This is a very simple "benchmark" to compare different configurations and setups. It's only purpose is to check for improvements or degradations when the config or setup is changed.
This is almost only about insert performance, since it is the crucial factor with a Raft and SQLite. Reads are always local (apart from consistent reads on purpose) and other existing network databases don't come even close to the speed in that case.
All inserted data is prepared and kept in memory before the actual INSERTs start to influence the tests as little as
possible. For the same reason, statement logging is disabled as well.
When data is inserted into a local cluster, it is being done from the leader node, which removes one additional network
round-trip for each insert. A way to decide between leader and follower may be implemented in the future to actually
see the difference.
We activate the jemalloc feature, which is quite a bit faster than glibc malloc. For cache performance, remember
that we use them in the disk-backed version and not purely in-memory.
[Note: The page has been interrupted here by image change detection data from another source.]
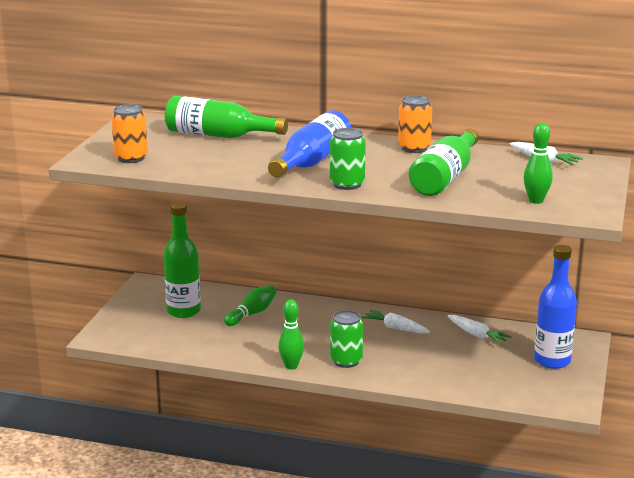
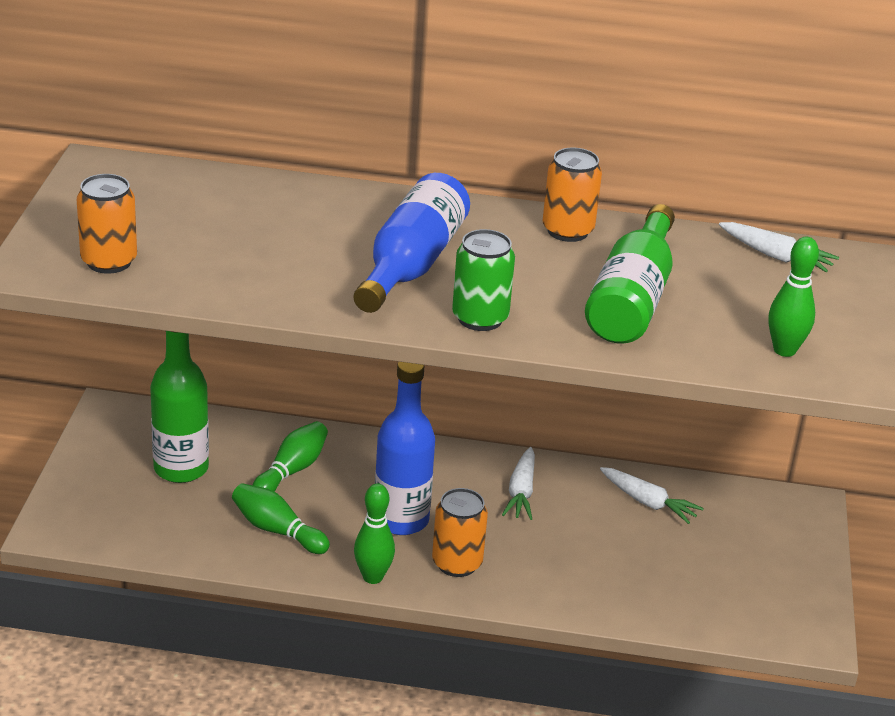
camera: 10 degrees left, 10 degrees up
green bottle [165,96,288,138] -> none
green can [330,310,363,368] -> orange can [432,488,488,577]
white carrot [361,310,430,334] -> white carrot turned 105 degrees counterclockwise [502,447,535,520]
blue bottle [534,245,577,369] -> blue bottle moved to [375,362,435,535]
none -> green bowling pin [232,483,330,554]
Disk-backed provides a lot more consistency and
can even rebuild the whole in-memory cache from the WAL + Snapshot on disk, which means even a restart does not make
you lose cached data. A pure in-memory version will be a lot faster though.
The most important thing: You should always run these in release mode. The results will be a lot different.
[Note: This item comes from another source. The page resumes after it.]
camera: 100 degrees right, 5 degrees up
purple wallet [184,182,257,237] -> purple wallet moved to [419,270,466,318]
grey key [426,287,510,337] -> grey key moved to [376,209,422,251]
You can run benchmarks on a single node. A single node Raft "cluster" is absolutely valid. The benchmark uses clap
for argument parsing, and it should be pretty straight forward to use, but here are some examples:
Single node with concurrency 1 and 1000 inserts:
cargo run --release -- single -c 1 -r 1000
3 node cluster with concurrency 2 and 10000 inserts:
cargo run --release -- cluster -c 2 -r 10000
3 node cluster with concurrency 16 and 100000 inserts:
cargo run --release -- cluster -c 16 -r 100000
3 node cluster with concurrency 64, 100000 inserts and a snapshot taken every 100000 inserts:
cargo run --release -- cluster -c 64 -r 100000 -l 100000
The throughput you can achieve here depends highly on your disk and the snapshot threshold for logs.
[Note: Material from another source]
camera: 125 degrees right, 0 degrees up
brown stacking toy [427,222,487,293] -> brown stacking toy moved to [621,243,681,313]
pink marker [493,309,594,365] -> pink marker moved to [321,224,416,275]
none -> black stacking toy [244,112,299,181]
For instance, by default Hiqlite will trigger a DB snapshot every 10_000 logs which provides a good balance between
disk space used and throughput. If you require higher throughput though, you can trade disk space for it and for
instance increase the threshold to 100_000 logs. Keep in mind that there is a limit to this value which makes sense,
because the higher it is, the longer snapshots and logs purging will take when it happens.
The biggest gains can be made when you can batch inserts into transactions, as you can see from executing the benchmark.
If you are doing huge amounts of concurrent INSERTs, you may encounter raft heartbeat timeouts.
This is due to a limitation that the heartbeats are sent with the replication logs and may get delayed too much with
very high amounts of writes. If you need such a throughput, take a look at the example code node_config().
You should increase the values for heartbeat_interval, election_timeout_min and election_timeout_max.
This limitation will go away with the next release of openraft, when heartbeats will be sent async and not be
included in the replication anymore.